EXCERPT TO READ:
Start of Block

At the time the ambush was not very popular even within the ranks of the IRA some of whom tried to persuade Breen and his comrades to leave Ireland, but they refused and committed themselves to fighting against British rule in Ireland.

Martial law was imposed in Tipperary and Breen had a price on his head of £1,000 which quickly rose to £10,000. On May 13th 1919 Breen helped rescue his comrade Seán Hogan at gunpoint from a heavily guarded train at Knocklong station in County Limerick, Breen was injured in the shootout and two RIC men were killed.

Breen and his close friend Sean Treacy now headed for Dublin where they met Michael Collins and helped his squad carry out assassinations against crown forces targets. The British were in close pursuit and surrounded their safehouse in Drumcondra in Dublin's northside. Breen and Treacy shot their way out, Breen was seriously injured and the next day Treacy was shot dead on Talbot Street in Dublin.

Breen was present in December 1919 at the ambush in Ashtown beside Phoenix Park in Dublin where Martin Savage was killed while trying to assassinate the Lord Lieutenant of Ireland, Viscount French. The IRA hid behind hedges and a dungheap as the convoy of vehicles came past. They had been instructed to ignore the first car, but this contained their target, Lord French. Their roadblock failed as a policeman removed the horse and cart intended to stop the car.

Breen was married on June 12th 1921, to Brigid Malone, a Dublin Cumann na mBan woman. They had met in Dublin when she helped to nurse him while he was recovering from a bullet wound. Despite having £10,000 on his head the wedding was held at Purcell's, "Glenagat House", New Inn, County Tipperary. Many of the key members of the Third Tipperary Brigade attended, including flying column leaders Dinny Lacey and Hogan. Sean Hogan was his best man.

Breen took the Republican side during the civil war, he was arrested by Free Staters and interned at Limerick Prison. He spent two months here before going on a hunger strike for six days followed by a thirst strike of six days. Breen was then released.

End of Block

TASKS:
1. Set down the section of the Breen passage from "Martial law was" up to and including "Street in Dublin.".
2. According to the Breen passage, who was best man at Breen's wedding?
3. Write what comes next in the passage about Breen's life, picking up after its final sentence.
The listing was taken from a different source than the Breen passage.

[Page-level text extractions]
Start of Block

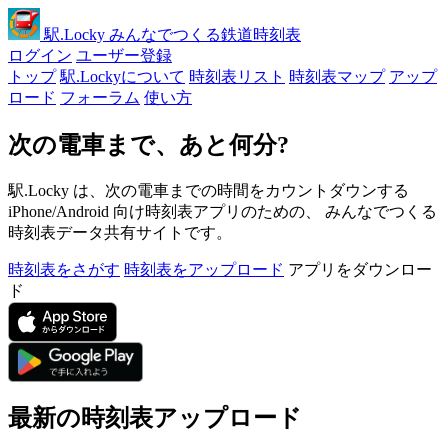
駅
.Locky
みんなでつくる鉄道時刻表
ログイン
ユーザー登録
トップ
駅.Lockyについて
時刻表リスト
時刻表マップ
アップ
ロード
フォーラム
使い方
次の電車まで、あと何分?
駅.Locky は、次の電車までの時間をカウントダウンする
iPhone/Android 向け時刻表アプリのための、 みんなでつくる
時刻表データ共有サイトです。
時刻表をさがす
時刻表をアップロード
アプリをダウンロー
ド
最新の時刻表アップロード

End of Block

WRITTEN RESPONSES:
1.
Martial law was imposed in Tipperary and Breen had a price on his head of £1,000 which quickly rose to £10,000. On May 13th 1919 Breen helped rescue his comrade Seán Hogan at gunpoint from a heavily guarded train at Knocklong station in County Limerick, Breen was injured in the shootout and two RIC men were killed.

Breen and his close friend Sean Treacy now headed for Dublin where they met Michael Collins and helped his squad carry out assassinations against crown forces targets. The British were in close pursuit and surrounded their safehouse in Drumcondra in Dublin's northside. Breen and Treacy shot their way out, Breen was seriously injured and the next day Treacy was shot dead on Talbot Street in Dublin.

2. Sean Hogan

3.
"I would never have handled a gun or fired a shot… to obtain this Treaty… writing on the second anniversary of Martin Savage's death, do you suppose that he sacrificed his life in attempting to kill one British Governor-General to make room for another British Governor-General?"

Breen was elected to Dáil Éireann at the 1923 general election as a Republican anti-Treaty Teachta Dála (TD) for the Tipperary constituency but did not take his seat. In 1924 Breen wrote a best-selling account of his guerrilla days, My Fight for Irish Freedom, later republished by Rena Dardis and Anvil Press, which is deemed by many to be the best book about the Tan War.

In 1926 Breen joined the newly formed Fianna Fail and was the first anti-treaty TD to take his seat in Leinster House. But a year later he lost his seat in the general election of 1927 and emigrated to the USA, he returned to Ireland in 1932 and regained his seat in Tipperary which he held until he retired from politics in 1965.

He died in Dublin on December 27th 1969 and was buried in Donohill, near his birthplace. His funeral was the largest seen in west Tipperary since that of his close friend and comrade-in-arms, Seán Treacy at Kilfeacle in October 1920. An estimated attendance of 10,000 mourners assembled in the tiny hamlet, giving ample testimony to the esteem in which he was held.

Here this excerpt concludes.